God help him, his twenty-foot-tall face played to a crowded house last Sunday. People clapped when the Dangerous Days production logo rolled in. Named for the first “real” movie I made in high school. Now projected at the Gateway Film Center, one of the best independent theaters in the country.

My first mistake was programming.

Had I seen more, I would’ve realized I wasn’t such a square peg after all. But my second, and arguably bigger, mistake was people. I didn’t mingle. I wasn’t around for it. I didn’t reach out over social media to talk movies. It never even occurred to me that I could be friends with some of those wildly talented names on the monitors. That I would be, eventually.

As you might’ve noticed, this is an awfully me-centric recap of Nightmares 2019. For that, I plead guilty. It’s more like a lesson or a love letter, to be honest. I’m just a guy from Cleveland who wears too many floral prints.

Consider this an elaborate and personal festival review; it just took me almost half a decade to write. This is what I wish I would’ve known at the beginning. I wish I would’ve talked more. I wish I would’ve watched more.

Here’s what I watched this year:

Murderous Muppets. Covert vampires. Sleep paralysis demons. Tragic ruminations on parental abuse and sisterly love. Botched resurrections. Cursed movies. Drunk veterans under siege. Mean AIs. Split personalities. Aforementioned penile injections. Updates from the end of the world.

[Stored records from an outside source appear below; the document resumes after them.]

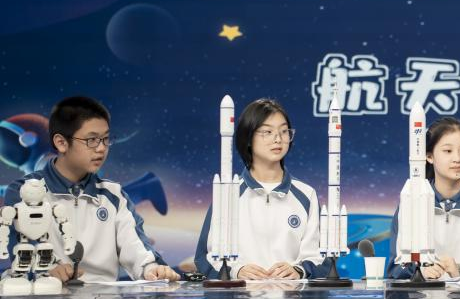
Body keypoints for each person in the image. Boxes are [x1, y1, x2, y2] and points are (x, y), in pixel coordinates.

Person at [2, 96, 178, 282]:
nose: (101, 148)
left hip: (104, 298)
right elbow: (23, 255)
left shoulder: (114, 195)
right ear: (61, 142)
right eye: (92, 140)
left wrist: (151, 269)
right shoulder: (24, 192)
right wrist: (46, 272)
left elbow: (137, 250)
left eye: (106, 139)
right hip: (46, 295)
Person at [194, 98, 328, 280]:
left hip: (292, 296)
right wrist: (236, 271)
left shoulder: (306, 194)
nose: (278, 139)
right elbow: (205, 257)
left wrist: (299, 270)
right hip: (241, 296)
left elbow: (320, 257)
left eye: (284, 131)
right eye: (267, 132)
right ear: (248, 138)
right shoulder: (228, 194)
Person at [388, 117, 460, 280]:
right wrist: (420, 272)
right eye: (448, 151)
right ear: (429, 156)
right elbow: (396, 268)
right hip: (421, 296)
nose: (457, 158)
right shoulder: (411, 206)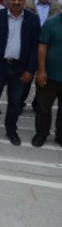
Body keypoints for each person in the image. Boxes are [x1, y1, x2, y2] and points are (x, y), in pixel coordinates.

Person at [0, 0, 40, 146]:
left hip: (20, 68)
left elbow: (35, 48)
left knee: (15, 102)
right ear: (7, 0)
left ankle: (11, 130)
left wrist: (30, 70)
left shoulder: (33, 20)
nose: (16, 2)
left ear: (24, 1)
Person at [32, 10, 62, 148]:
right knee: (43, 107)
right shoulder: (51, 23)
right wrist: (41, 70)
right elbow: (42, 48)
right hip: (50, 75)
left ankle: (60, 135)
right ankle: (41, 133)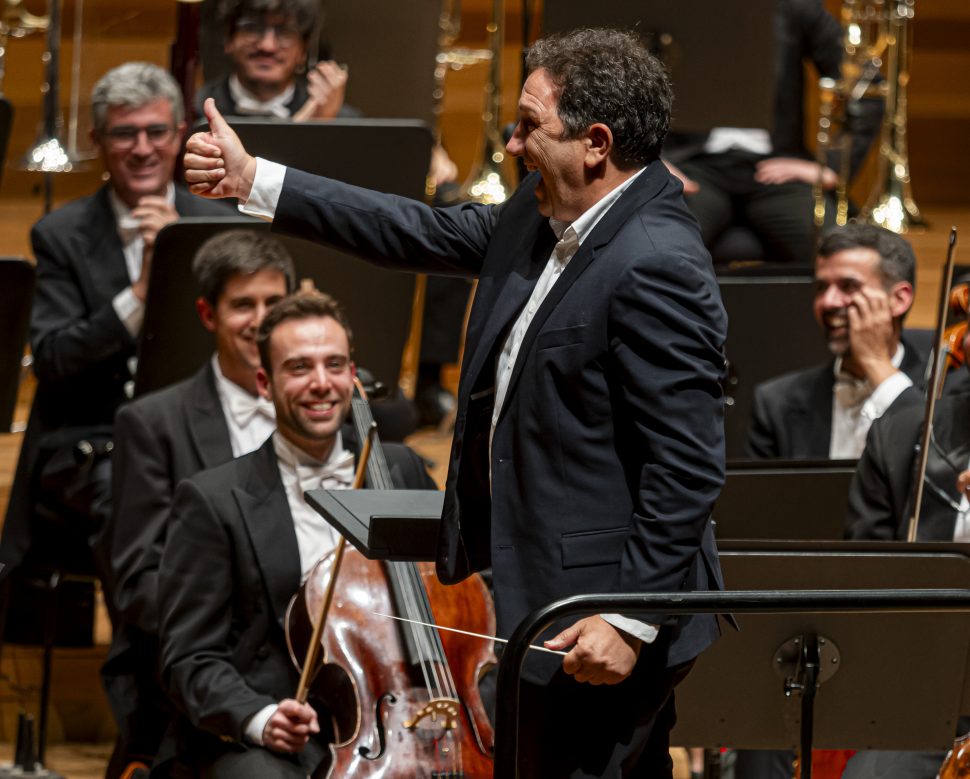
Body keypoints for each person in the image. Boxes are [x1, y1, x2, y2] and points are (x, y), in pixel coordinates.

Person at [184, 26, 729, 777]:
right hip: (539, 595)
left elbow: (687, 465)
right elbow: (419, 228)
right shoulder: (544, 216)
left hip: (599, 615)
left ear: (596, 143)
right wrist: (255, 179)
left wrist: (629, 619)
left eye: (530, 125)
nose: (511, 144)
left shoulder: (657, 262)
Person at [156, 291, 434, 777]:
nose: (321, 384)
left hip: (401, 717)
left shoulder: (400, 467)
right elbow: (190, 657)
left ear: (354, 374)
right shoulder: (213, 500)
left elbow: (462, 583)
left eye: (335, 364)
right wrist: (260, 719)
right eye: (300, 368)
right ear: (265, 382)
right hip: (282, 729)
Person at [0, 62, 233, 588]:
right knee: (139, 508)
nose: (143, 148)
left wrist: (185, 264)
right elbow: (55, 358)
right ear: (98, 140)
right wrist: (144, 291)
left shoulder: (216, 223)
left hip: (202, 429)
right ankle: (142, 665)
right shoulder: (60, 235)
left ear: (179, 136)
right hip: (93, 439)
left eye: (156, 132)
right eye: (124, 133)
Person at [96, 229, 295, 777]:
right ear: (208, 314)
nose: (260, 319)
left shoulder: (331, 413)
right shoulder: (154, 424)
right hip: (209, 672)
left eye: (274, 303)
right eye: (242, 305)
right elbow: (137, 583)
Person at [663, 0, 883, 265]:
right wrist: (651, 161)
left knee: (836, 255)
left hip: (777, 169)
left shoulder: (793, 6)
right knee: (664, 249)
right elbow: (618, 85)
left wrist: (831, 166)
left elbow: (868, 88)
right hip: (692, 166)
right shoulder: (670, 6)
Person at [747, 223, 928, 460]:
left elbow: (937, 476)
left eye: (849, 286)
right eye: (822, 288)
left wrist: (875, 363)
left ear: (898, 299)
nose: (828, 301)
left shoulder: (948, 393)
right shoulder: (776, 403)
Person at [196, 0, 354, 122]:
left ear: (303, 50)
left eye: (284, 32)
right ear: (229, 39)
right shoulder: (193, 110)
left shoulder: (337, 119)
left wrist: (319, 126)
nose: (267, 46)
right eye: (252, 28)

I could keep going, but that pretty well lays out the spectrum. All surprising and delightful in their own ways. And I got to know the lovely people behind almost all of them.

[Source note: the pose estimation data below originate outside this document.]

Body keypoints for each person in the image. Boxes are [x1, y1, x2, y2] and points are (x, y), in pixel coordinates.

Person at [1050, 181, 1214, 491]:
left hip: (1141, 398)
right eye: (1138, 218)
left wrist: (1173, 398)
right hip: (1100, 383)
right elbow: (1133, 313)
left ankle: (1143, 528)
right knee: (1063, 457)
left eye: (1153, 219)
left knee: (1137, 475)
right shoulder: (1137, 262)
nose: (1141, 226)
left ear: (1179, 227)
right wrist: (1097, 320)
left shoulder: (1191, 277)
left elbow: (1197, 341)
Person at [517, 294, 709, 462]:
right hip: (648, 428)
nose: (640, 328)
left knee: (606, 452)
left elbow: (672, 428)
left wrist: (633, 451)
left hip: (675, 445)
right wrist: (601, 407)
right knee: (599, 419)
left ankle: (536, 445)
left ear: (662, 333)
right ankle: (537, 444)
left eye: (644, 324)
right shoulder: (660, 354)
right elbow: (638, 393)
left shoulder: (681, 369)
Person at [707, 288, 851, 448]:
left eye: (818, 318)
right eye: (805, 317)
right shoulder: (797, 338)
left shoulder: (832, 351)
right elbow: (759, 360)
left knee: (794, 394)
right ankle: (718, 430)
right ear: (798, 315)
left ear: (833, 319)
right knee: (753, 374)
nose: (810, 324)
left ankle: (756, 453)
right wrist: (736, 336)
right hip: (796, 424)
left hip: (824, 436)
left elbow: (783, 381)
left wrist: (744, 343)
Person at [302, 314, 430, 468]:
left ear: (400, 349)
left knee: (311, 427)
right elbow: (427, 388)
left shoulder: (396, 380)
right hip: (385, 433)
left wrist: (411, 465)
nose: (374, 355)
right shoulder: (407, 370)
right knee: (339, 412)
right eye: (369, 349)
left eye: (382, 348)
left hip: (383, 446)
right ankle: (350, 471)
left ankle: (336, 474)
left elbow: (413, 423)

Morbidly Beautiful wanted to send a dedicated rep for the festival. I didn’t raise my hand because it felt like volunteering for homework at summer camp, and I couldn’t in good conscience give a review of any grade to someone with whom I’ve deliberated over the Neil Diamond section of a dive bar jukebox.

But if any of them or the rest of the Nightmares family is looking for reviews, send in those screeners. Tell them Jeremy sent you and they won’t even ask for the secret code.

If I had to guess, most filmmakers have that question gnawing at them now and again: Can I Do It?

It’s been four years and it hasn’t left me alone. Difference is, now I have a whole bunch of people snapping me out of it.

Filmmakers, if your work is creepy, kooky, or altogether ooky, send it to Nightmares. Fans of things with similar adjectives, start making arrangements for next year. To festival directors Jason Tostevin and Chris Hamel’s great credit, there’s no better place to take the pulse of modern horror.

The hashtags #BetterHorror and #ComePlayWithUs aren’t for nothing.

So thank you Nightmares Film Festival for convincing me to stick around behind the camera, and thank you Nightmares Family for making me feel like I belong there.